2. iShares MSCI Brazil Small-Cap ETF (EWZS)
Year-to-Date Returns: 21.3%
The top two spots on the list are claimed by Brazilian-based small-cap ETFs, beginning with the iShares MSCI Brazil Small-Cap ETF (EWZS). The fund provides investors with exposure to Brazilian small-cap stocks, 72 in all, and more accurately represents the Brazilian economy as a whole than the EWZ ETF. It has an expense ratio of 0.58%.
The fund’s top holding is the Brazilian-traded shares (EMBR3) of Embraer S.A. (NYSE:ERJ), which have climbed by 36% this year. The Brazilian aerospace company is one of the largest producers of commercial aircraft in the world, trailing only industry titans The Boeing Company (NYSE:BA) and Airbus.
Embraer S.A. (NYSE:ERJ) delivered 47 jets in the second quarter, which represented a 47% year-over-year jump. Unsurprisingly, revenue growth was equally strong, rising by 57% year-over-year when it came to commercial aircraft and by 42% in executive. The company also maintained a stable backlog of $17.3 billion.
1. VanEck Brazil Small-Cap ETF (BRF)
Year-to-Date Returns: 27.7%
Topping the list with nearly 28% gains in 2023 is the VanEck Brazil Small-Cap ETF (BRF), which has 102 holdings, providing slightly more exposure to the Brazilian market than EWZS. Its expense ratio is also slightly higher at 0.66%. The fund is relatively top-heavy, with about 40% of its assets invested in its top 15 holdings.

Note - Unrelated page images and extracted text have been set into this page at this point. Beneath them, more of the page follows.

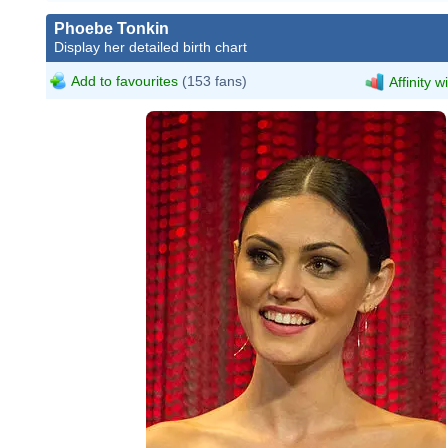
Phoebe Tonkin
Display her detailed birth chart
Add to favourites
(153 fans)
Affinity w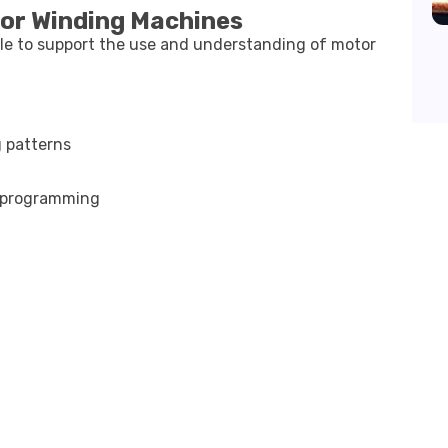
tor Winding Machines
ble to support the use and understanding of motor
g patterns
e programming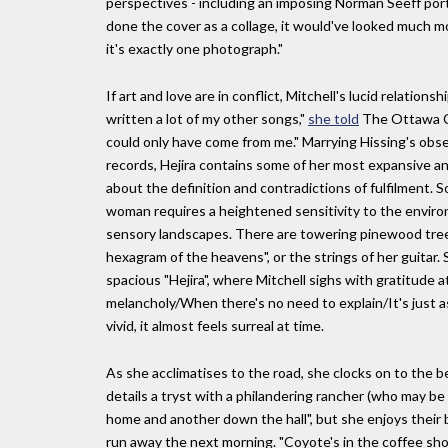
perspectives - including an imposing Norman Seeff portra
done the cover as a collage, it would've looked much mor
it's exactly one photograph."
If art and love are in conflict, Mitchell's lucid relation
written a lot of my other songs,"
she told
The Ottawa C
could only have come from me." Marrying Hissing's obser
records, Hejira contains some of her most expansive an
about the definition and contradictions of fulfilment. S
woman requires a heightened sensitivity to the enviro
sensory landscapes. There are towering pinewood trees a
hexagram of the heavens", or the strings of her guitar. S
spacious "Hejira", where Mitchell sighs with gratitude 
melancholy/When there's no need to explain/It's just a
vivid, it almost feels surreal at time.
As she acclimatises to the road, she clocks on to the
details a tryst with a philandering rancher (who may b
home and another down the hall", but she enjoys their b
run away the next morning. "Coyote's in the coffee sho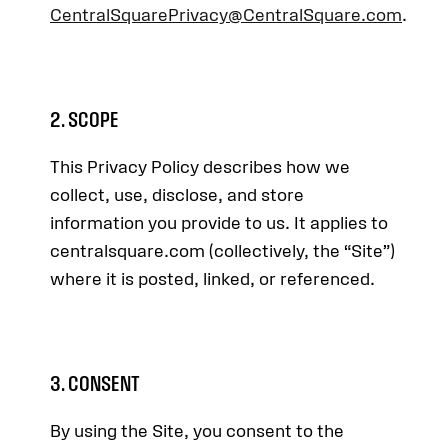
CentralSquarePrivacy@CentralSquare.com
.
2. SCOPE
This Privacy Policy describes how we
collect, use, disclose, and store
information you provide to us. It applies to
centralsquare.com (collectively, the “Site”)
where it is posted, linked, or referenced.
3. CONSENT
By using the Site, you consent to the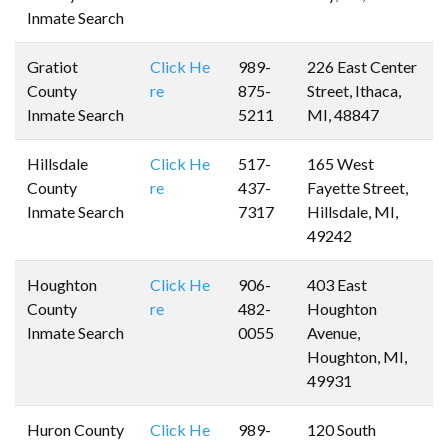
Inmate Search
Gratiot
Click He
989-
226 East Center
County
re
875-
Street, Ithaca,
Inmate Search
5211
MI, 48847
Hillsdale
Click He
517-
165 West
County
re
437-
Fayette Street,
Inmate Search
7317
Hillsdale, MI,
49242
Houghton
Click He
906-
403 East
County
re
482-
Houghton
Inmate Search
0055
Avenue,
Houghton, MI,
49931
Huron County
Click He
989-
120 South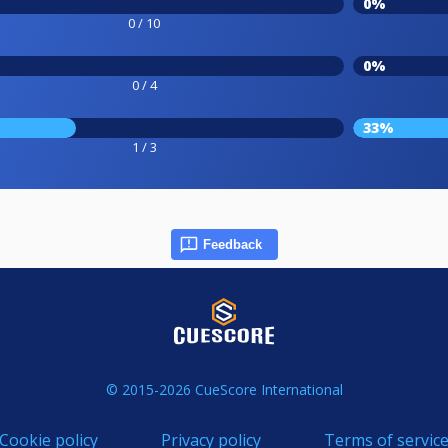
0%
0 / 10
0%
0 / 4
33%
1 / 3
Feedback
© 2015-2026 CueScore International
Cookie policy
Privacy policy
Terms of servic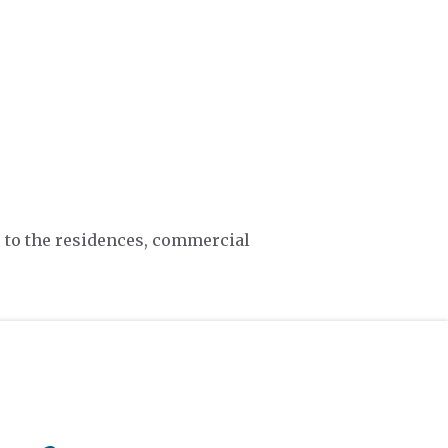
, to the residences, commercial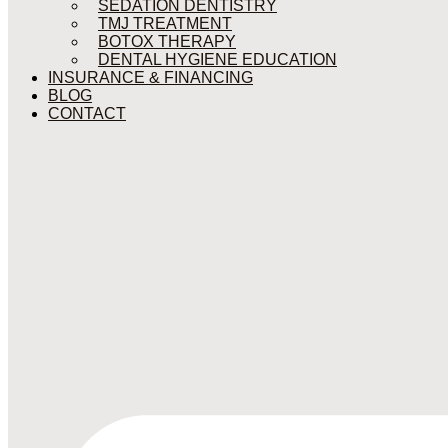
SEDATION DENTISTRY
TMJ TREATMENT
BOTOX THERAPY
DENTAL HYGIENE EDUCATION
INSURANCE & FINANCING
BLOG
CONTACT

One of those holdings is Ero Copper Corp. (NYSE:ERO), its sixth-largest holding at 2.85% weighting. The copper producer isn’t overly popular among the smart money, as just ten funds were long ERO on June 30. One fund did add ERO to its portfolio during Q2, that being Dmitry Balyasny’s Balyasny Asset Management.
Softer copper prices impacted Ero Copper Corp. (NYSE:ERO)’s Q2 results, though the company noted that was the result of global economic concerns rather than the fundamentals of the copper industry, which look strong. Demand is rising and should continue to intensify alongside the ongoing global shift towards clean energy sources. Ero Copper is actively planning to meet that growing global demand with new sites, including one at Tacuma in the northern part of the country that is about 50% complete, with production expected to commence by the second half of 2024.